'Billy and Blaze' And Some Other Books

First a very special video. A lot of outstanding DC's pics and a fragment from 'Blue Peter', but someone else is singing. The lyrics, just like for us, remembering David Cassidy even more in November.. Written by Tim Hardin (1941-1980),  a folk and blues songwriter, one more amazing man I got to know because of being David Cassidy's fan..

https://www.youtube.com/watch?v=xpqb4x6zHoA

I was talking with Mary Anthony about books a few days ago. It was very interesting for me (a former librarian), also because I'd love to know more about American literature, and of course our conversation made me think of David and books. 

Now no one would ask a teen idol what he liked reading, but 50 years ago David sometimes was asked such a question. And I've read in one interview, I think it was from 1970, that his favourite book was Hermann Hesse's 'Steppenwolf', which has made me laugh really, because that was what most young people said in the late 60s and 70s, me included. The book was seen as an counterculture, because Hesse wrote openly about free love and drug use. But probably DC didn't read it when he was a teen (me either).

Great DC's cover of the song which was written because of early counterculture era clashes between police and young people in LA, in November of 1966. I'm sure DC saw those riots, or even took a part in them.

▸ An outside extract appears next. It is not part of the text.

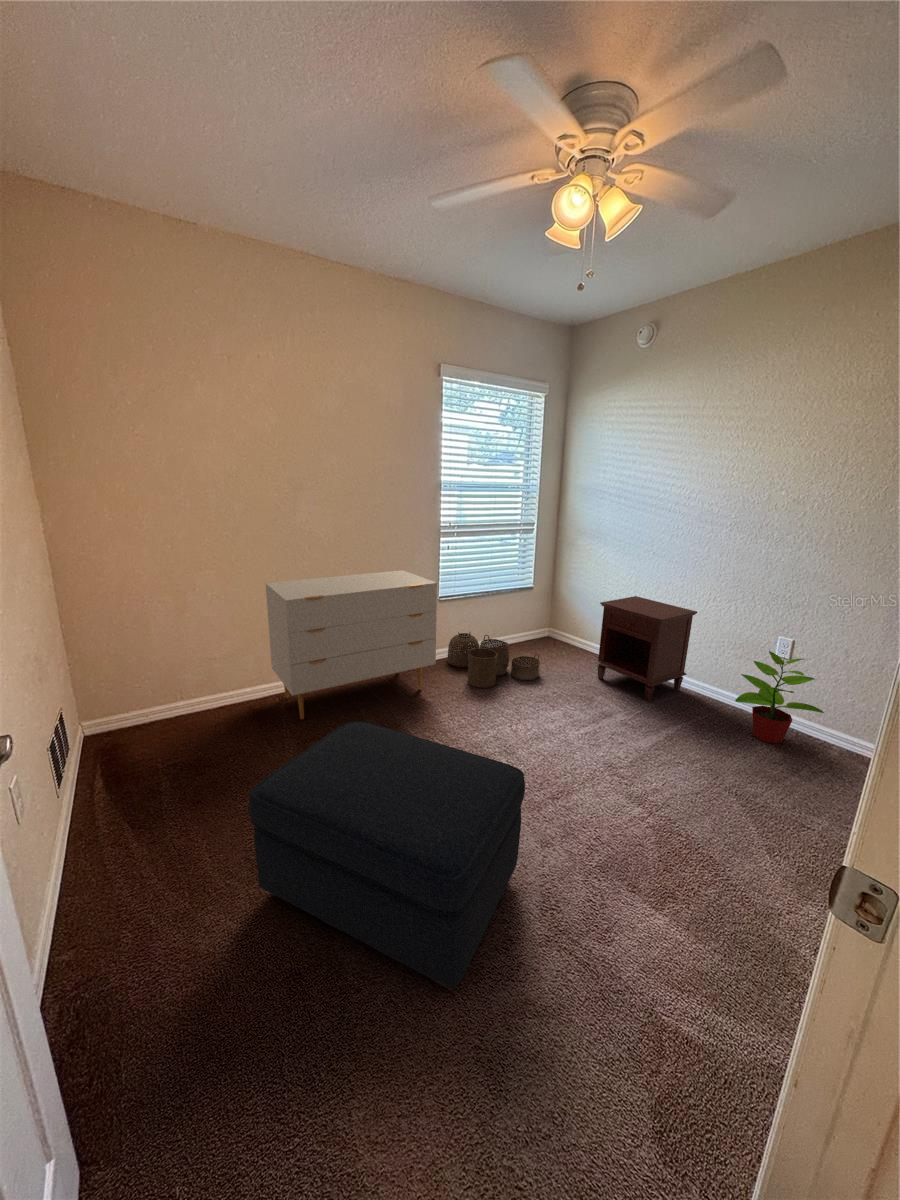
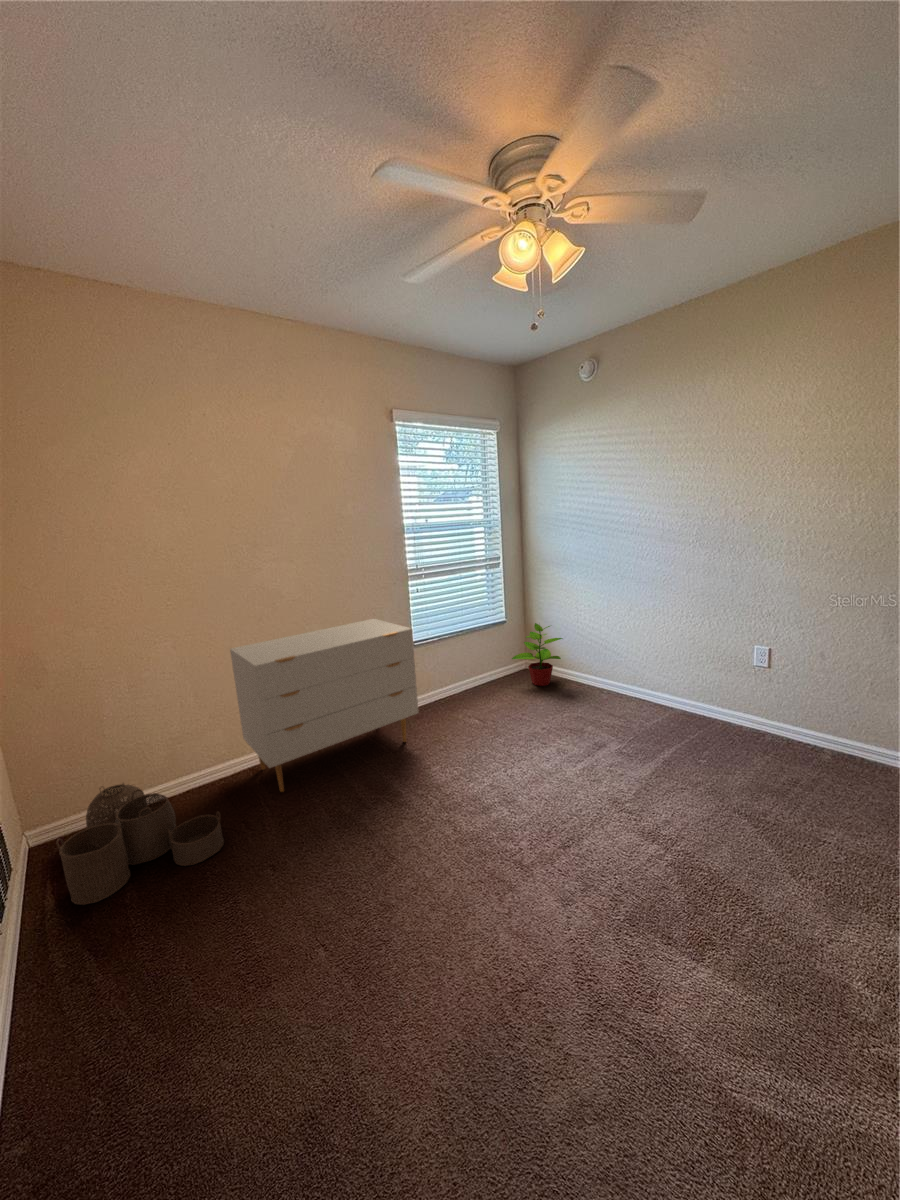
nightstand: present [595,596,697,701] -> none [576,620,671,724]
woven basket: present [447,632,540,688] -> present [56,783,224,905]
potted plant: present [735,651,824,743] -> present [512,623,563,686]
ottoman: present [249,721,525,990] -> none [236,792,543,1106]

https://www.youtube.com/watch?v=CNGVKrFL2fg

He read everything about horses, we can see books on them in DC's cars, he read them in his free time on the set of Partridge Family. And I think that much earlier, when he was a kid, he read books about a boy named Billy, his brave pony Blaze and his dog, Rex. Clarence William Anderson wrote his first book about Billy in 1936. Im sure that David Cassidy read also other C.W. Anderson's books. Born in 1891 he dedicated his life to horses. He wrote 36 books on horses,  (including 11 for children), with his own illustrations. His artwork, drawings, lithographs and engravings hung in many museums and galleries. He was a very known and respected judge of show-jumpers. A great figure in the horse world. He died in 1971.

Seven Anderson's stories read by David Cassidy were published in 1983. They are just magical in his interpretation. I can imagine him while recording, smiling but also sad, thinking about his childhood, his father, about his first pony, his first dog. David's voice..I can listen to him for hours. He had great diction, you can hear every word so clearly, and it's obvious that he enjoyed reading those stories very much. They are wonderful and I've translated some of them into Polish for my grandsons.